Granted. I indeed want prevent users from coming in the wrong door. And 
it would really help if there wasn't a wrong door at all - therefore my 
question ;).


>>The only ideas I have to tackle this without modifying zope itself are
>>
>>- customize all pages which need authentication to check for "https://" 
>>in one of the relevant REQUEST attributes and do a redirect if not.
>>- use apache with some magic to trigger redirection if it encounters 
>>authentication headers in the request.
>>- use apache with some rewrite magic trigger redirection when a 
>>substring like "manage" is found in the request.
>>
>>These alternatives are neither elegant, nor really secure.
> 
> 
> I would agree the first two aren't sane, the third however is as good
> and as secure as you're going to get.  Techniques for accomplishing it
> have been discussed on the zope list before and are undoubtedly in the
> archives.  

> The mods you've posted with respect to guarding the
> WWW-Authenticate header aren't likely to work, and certainly wouldn't
> be flexible enough to allow, for example, mandating SSL usage for all
> /manage* requests while allowing clear-text basic auth for other
> restricted areas.  Apache rewrite rules OTOH are flexible enough to
> allow this.  I'm unclear as to why you consider it to be insecure,
> care to elaborate?

The third alternative is indeed secure compared to the other two, in 
that it prevents plaintext credentials from going over the wire - as 
long as you remember to use always names like manage*. It's factually 
more insecure than my idea in that even ZMI's methods can be accessed 
with mangled names (e.g. http://server/manage/index_html).

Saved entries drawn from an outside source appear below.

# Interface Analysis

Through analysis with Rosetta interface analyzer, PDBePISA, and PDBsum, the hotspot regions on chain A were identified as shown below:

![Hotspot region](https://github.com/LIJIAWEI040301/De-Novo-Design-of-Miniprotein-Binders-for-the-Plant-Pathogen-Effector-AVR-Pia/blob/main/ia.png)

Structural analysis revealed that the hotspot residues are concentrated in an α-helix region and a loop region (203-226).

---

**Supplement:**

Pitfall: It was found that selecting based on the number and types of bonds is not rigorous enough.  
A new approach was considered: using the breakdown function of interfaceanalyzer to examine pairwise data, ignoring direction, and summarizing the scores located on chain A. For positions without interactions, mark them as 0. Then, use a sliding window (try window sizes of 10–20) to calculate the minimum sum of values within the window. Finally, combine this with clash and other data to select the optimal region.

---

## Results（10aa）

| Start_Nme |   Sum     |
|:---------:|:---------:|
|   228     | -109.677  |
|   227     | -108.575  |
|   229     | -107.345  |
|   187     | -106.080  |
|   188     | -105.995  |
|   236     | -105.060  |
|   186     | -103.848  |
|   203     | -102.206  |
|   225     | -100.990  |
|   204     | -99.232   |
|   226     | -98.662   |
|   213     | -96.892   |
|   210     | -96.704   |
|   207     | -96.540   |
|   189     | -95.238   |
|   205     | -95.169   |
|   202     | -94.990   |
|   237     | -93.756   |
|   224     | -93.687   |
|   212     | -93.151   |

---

It's 
cumbersome because newly installed products always have to be checked 
for the method names.

It's shaky, because if your filtering is too broad, better don't give 
the "corporate management profile" page an intuive id ;). And it's 
clearly worse performance wise for the typical use case, because you now 
get a load of rewrite stuff for any URI which has to be processed.

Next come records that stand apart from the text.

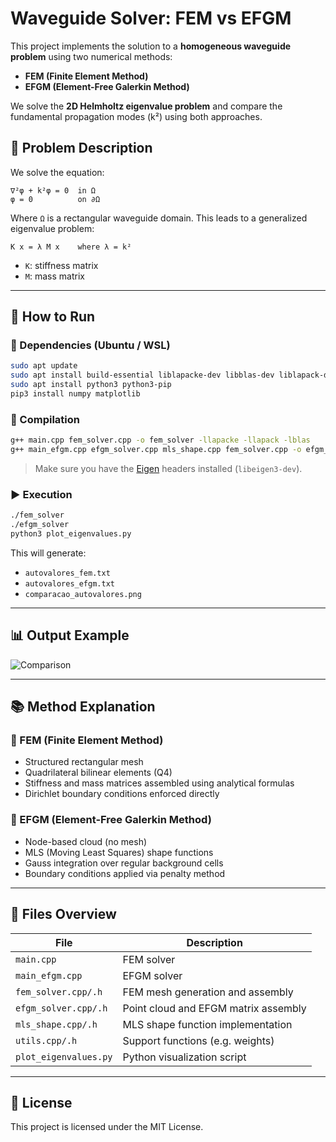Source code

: # Waveguide Solver: FEM vs EFGM

This project implements the solution to a **homogeneous waveguide problem** using two numerical methods:
- **FEM (Finite Element Method)**
- **EFGM (Element-Free Galerkin Method)**

We solve the **2D Helmholtz eigenvalue problem** and compare the fundamental propagation modes (k²) using both approaches.

## 🧠 Problem Description

We solve the equation:

```
∇²φ + k²φ = 0  in Ω  
φ = 0          on ∂Ω
```

Where `Ω` is a rectangular waveguide domain. This leads to a generalized eigenvalue problem:

```
K x = λ M x    where λ = k²
```

- `K`: stiffness matrix
- `M`: mass matrix

---

## 🚀 How to Run

### 🐧 Dependencies (Ubuntu / WSL)

```bash
sudo apt update
sudo apt install build-essential liblapacke-dev libblas-dev liblapack-dev
sudo apt install python3 python3-pip
pip3 install numpy matplotlib
```

### 🔧 Compilation

```bash
g++ main.cpp fem_solver.cpp -o fem_solver -llapacke -llapack -lblas
g++ main_efgm.cpp efgm_solver.cpp mls_shape.cpp fem_solver.cpp -o efgm_solver -llapacke -llapack -lblas -I /usr/include/eigen3
```

> Make sure you have the [Eigen](https://eigen.tuxfamily.org/) headers installed (`libeigen3-dev`).

### ▶️ Execution

```bash
./fem_solver
./efgm_solver
python3 plot_eigenvalues.py
```

This will generate:
- `autovalores_fem.txt`
- `autovalores_efgm.txt`
- `comparacao_autovalores.png`

---

## 📊 Output Example

![Comparison](comparacao_autovalores.png)

---

## 📚 Method Explanation

### 🔷 FEM (Finite Element Method)

- Structured rectangular mesh
- Quadrilateral bilinear elements (Q4)
- Stiffness and mass matrices assembled using analytical formulas
- Dirichlet boundary conditions enforced directly

### 🔶 EFGM (Element-Free Galerkin Method)

- Node-based cloud (no mesh)
- MLS (Moving Least Squares) shape functions
- Gauss integration over regular background cells
- Boundary conditions applied via penalty method

---

## 📁 Files Overview

| File                 | Description                         |
|----------------------|-------------------------------------|
| `main.cpp`           | FEM solver                          |
| `main_efgm.cpp`      | EFGM solver                         |
| `fem_solver.cpp/.h`  | FEM mesh generation and assembly    |
| `efgm_solver.cpp/.h` | Point cloud and EFGM matrix assembly |
| `mls_shape.cpp/.h`   | MLS shape function implementation   |
| `utils.cpp/.h`       | Support functions (e.g. weights)    |
| `plot_eigenvalues.py`| Python visualization script         |

---

## 📄 License

This project is licensed under the MIT License.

All these complications and administrative burdens alone lead in effect 
to insecurity.

The example code I posted was more or less to illustrate my intention, 
if I'd know where to implement such a hook, I'd probably try to make it 
  more flexible. Make it dependend from a startup flag, and check for a 
magic attribute in the acquisition chain perhaps, which prevents the 
redirect. Also allow for redirects to a different host.